To be able to implement such innovative solutions, municipalities need to be better at embedding circular processes, and think about how they can add value to the building construction. A material passport that identifies a materials quality, content, maintenance and (re)use potential, and gives identity to the building and all its separate materials, components and products, can contribute to this. Roskilde has found material passports a useful tool to neutralise risk when working on the circular construction projects in CityLoops. “In the municipality we are now screening all existing buildings for their reuse and transformation potential to make sure that we keep a high degree of their materials embedded in construction. Having such a deliberate process of transformation is the way forward” explained Klaus Kellerman, construction manager for Roskilde Municipality, adding that this approach helps save CO2 and resources by allowing to maintain as much as possible material on site.
Søren Nielsen, Architect MAA and partner at Vandkunsten, added to the discussion, emphasising that “working with reuse materials as an architect can bring you nice surprises. You end up with something that you could not have designed yourself and it makes the project special. You can change aesthetic culture.” He also notes that reused materials have environmental value. When talking about the business side of things, “the question should be why are new materials so cheap. The answer is that you are not asked to pay for environmental destruction. We should stop building new things entirely.”

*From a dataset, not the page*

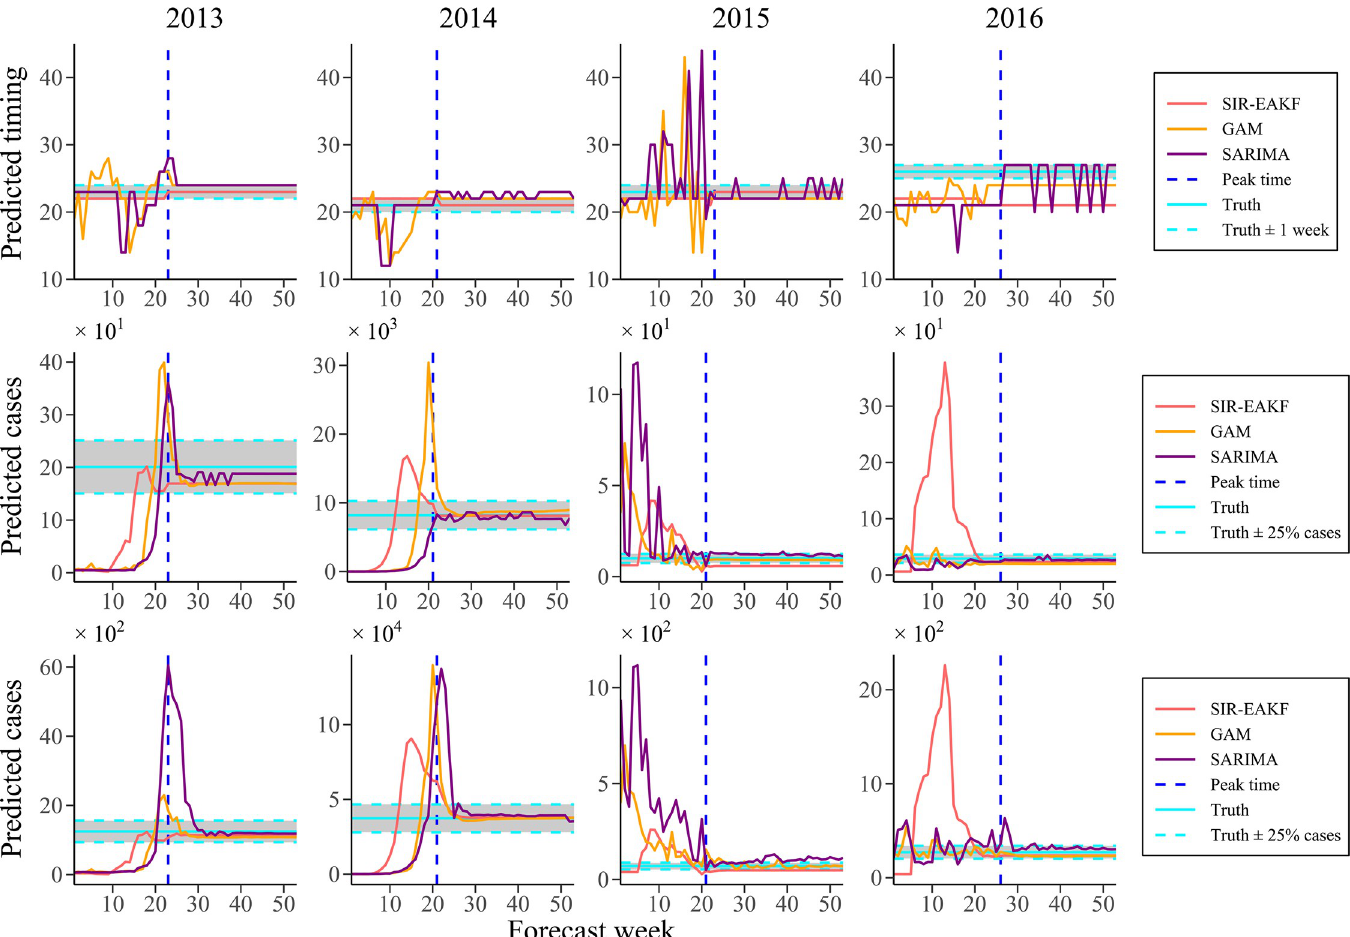
Fig 7. Comparison of the combined SIR-EAKF with the benchmark models in terms of several prediction targets (peak time, peak intensity and total incidence) from the seasons of 2013–2014 to those of 2016–2017. The peak time, peak intensity and total incidence are shown in sequence from top to bottom. The true index (horizontal light blue solid line) and its accuracy interval (horizontal light blue dotted line; ± 1 week / ± 25% cases of the observed) and the observed peak (vertical royal blue dotted line) were also shown. Note that combined SIR-EAKF forecasts (red), GAM forecasts (golden) and SARIMA forecasts (purple) to the left of vertical line were made prior to the peak and forecasts to the right were made after the true peak had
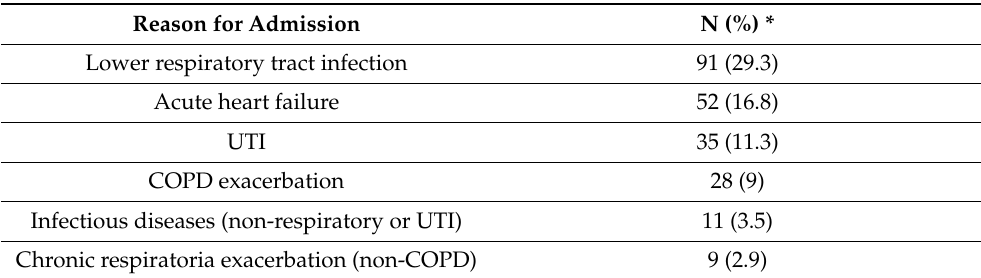
Table 2. Main reason for admission before multi-organ point-of-care ultrasound (N = 310) Table 1. Demographics, clinical characteristics, and ultrasound severity classification of patients in- cluded.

CityLoops aimed to contribute to make the construction industry less dependent on new materials. In the project, six European medium-sized cities - Høje-Taastrup and Roskilde (Denmark), Mikkeli (Finland), Apeldoorn (the Netherlands), Bodø (Norway), and Seville (Spain) - piloted a series of circular economy actions with the aim of achieving material circularity. They now aim to share the results of their work widely and to enable cities across Europe (and beyond) to replicate and upscale their efforts and to contribute to the circular transition. To that end the project has developed a handbook on circular construction for local and regional governments. The handbook aims to provide cities with a comprehensive overview of how the lessons learnt and main insights from the project can be most effectively applied in their own contexts.